Don Banks of SI.com later called Seattle's decision to pass at the end of the game the worst in league history.
"The play that was and remains the worst call in NFL history," Banks wrote. "Not just Super Bowl history. NFL history. Bar none."
You're not likely to find many folks who will disagree with Banks' assessment of this fateful play. This is why Wilson's throw—and Butler's pick—is an iconic moment that will forever be etched in NFL lore.
1. 'This One's for Pat'
When it comes to iconic NFL moments, few stand out as much as a certain one that followed the Denver Broncos' victory in Super Bowl XXXII.
Minutes after the Broncos secured a 31-24 victory over the Green Bay Packers—the first Super Bowl win of quarterback John Elway's storied career—Broncos owner Pat Bowlen lifted the Lombardi Trophy high and announced "this one's for John."
Fast-forward to the end of the 2015 season and Super Bowl 50. Elway brought the Broncos back to the big game, this time as executive vice president of football operations. Denver took home another Lombardi Trophy in the game by beating the Carolina Panthers 24-10.

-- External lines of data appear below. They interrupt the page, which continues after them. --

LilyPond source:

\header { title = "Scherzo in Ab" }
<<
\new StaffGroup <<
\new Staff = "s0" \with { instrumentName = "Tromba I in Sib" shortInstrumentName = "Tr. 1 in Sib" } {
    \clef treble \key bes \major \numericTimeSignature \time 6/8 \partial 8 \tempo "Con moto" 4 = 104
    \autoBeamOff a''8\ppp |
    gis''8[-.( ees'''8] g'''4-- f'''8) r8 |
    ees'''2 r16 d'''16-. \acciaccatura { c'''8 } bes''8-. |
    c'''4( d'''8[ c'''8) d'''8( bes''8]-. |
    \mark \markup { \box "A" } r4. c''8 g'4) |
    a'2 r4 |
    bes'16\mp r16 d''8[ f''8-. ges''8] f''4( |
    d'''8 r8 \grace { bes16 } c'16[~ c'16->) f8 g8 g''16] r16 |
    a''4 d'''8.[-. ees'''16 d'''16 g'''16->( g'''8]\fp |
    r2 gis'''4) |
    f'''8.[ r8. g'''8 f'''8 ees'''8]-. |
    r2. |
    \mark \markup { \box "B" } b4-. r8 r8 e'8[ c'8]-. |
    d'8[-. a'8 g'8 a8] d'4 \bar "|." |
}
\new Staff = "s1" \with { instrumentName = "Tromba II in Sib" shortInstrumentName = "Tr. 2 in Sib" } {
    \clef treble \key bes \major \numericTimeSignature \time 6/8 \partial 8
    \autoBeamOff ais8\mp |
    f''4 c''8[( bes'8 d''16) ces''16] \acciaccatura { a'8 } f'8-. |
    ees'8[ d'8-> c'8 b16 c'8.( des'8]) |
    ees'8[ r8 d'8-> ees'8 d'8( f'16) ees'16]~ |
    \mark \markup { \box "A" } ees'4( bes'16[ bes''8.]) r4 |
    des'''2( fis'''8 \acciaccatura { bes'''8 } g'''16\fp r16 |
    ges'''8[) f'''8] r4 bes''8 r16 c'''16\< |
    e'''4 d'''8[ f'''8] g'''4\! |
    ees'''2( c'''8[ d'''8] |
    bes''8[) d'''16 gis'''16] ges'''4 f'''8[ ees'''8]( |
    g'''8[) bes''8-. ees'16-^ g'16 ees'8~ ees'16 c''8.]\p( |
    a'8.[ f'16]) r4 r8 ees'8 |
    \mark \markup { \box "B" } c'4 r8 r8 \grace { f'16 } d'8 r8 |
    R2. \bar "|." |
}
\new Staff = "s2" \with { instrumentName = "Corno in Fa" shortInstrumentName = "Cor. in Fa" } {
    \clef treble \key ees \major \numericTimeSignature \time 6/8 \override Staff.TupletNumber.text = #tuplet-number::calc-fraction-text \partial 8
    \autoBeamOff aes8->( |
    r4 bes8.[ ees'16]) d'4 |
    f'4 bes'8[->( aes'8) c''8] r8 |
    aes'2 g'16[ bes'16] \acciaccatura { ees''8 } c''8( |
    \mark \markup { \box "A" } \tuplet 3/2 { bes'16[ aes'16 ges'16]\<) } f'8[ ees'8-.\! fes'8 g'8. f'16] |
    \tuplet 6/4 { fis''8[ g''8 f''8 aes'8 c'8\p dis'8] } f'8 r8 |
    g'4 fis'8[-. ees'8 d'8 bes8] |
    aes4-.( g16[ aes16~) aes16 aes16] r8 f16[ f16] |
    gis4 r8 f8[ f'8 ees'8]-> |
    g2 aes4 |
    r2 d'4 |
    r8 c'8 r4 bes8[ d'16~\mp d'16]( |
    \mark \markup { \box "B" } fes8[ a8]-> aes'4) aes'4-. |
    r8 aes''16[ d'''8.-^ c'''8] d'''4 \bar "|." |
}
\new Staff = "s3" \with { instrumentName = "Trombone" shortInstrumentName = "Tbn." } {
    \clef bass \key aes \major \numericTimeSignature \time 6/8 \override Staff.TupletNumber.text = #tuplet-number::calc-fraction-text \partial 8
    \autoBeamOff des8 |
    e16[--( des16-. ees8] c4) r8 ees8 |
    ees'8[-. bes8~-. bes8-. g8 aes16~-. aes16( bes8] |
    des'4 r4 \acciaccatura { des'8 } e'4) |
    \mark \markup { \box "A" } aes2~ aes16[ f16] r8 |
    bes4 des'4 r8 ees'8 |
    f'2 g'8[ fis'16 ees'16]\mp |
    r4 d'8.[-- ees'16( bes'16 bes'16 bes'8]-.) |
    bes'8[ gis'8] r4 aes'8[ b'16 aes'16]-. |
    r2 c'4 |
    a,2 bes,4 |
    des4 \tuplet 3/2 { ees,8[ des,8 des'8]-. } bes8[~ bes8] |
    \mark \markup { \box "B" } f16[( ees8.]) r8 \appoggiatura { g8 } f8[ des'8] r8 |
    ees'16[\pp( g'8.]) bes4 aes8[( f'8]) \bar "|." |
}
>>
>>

Bowlen stepped down as CEO of the Broncos in 2014 due to his suffering from Alzheimer's disease, but he technically remains majority owner of the team. Elway used his postgame moment to recognize Bowlen and his more than 30 years of ownership of the franchise.
"This one's for Pat," Elway happily declared, holding the Lombardi high in the air.
This particular moment is likely to remain an iconic one long into the future for a couple of reasons. Not only did it pay homage to a well-respected owner of a revered franchise, but it also completed the transformation made by Elway from championship quarterback to championship executive.
In addition, this victory marked the second championship for quarterback Peyton Manning, and it ended up being the final game of his career.
There was undoubtedly a lot of history involved in Super Bowl 50, and the game will forever be remembered by Elway's postgame statement.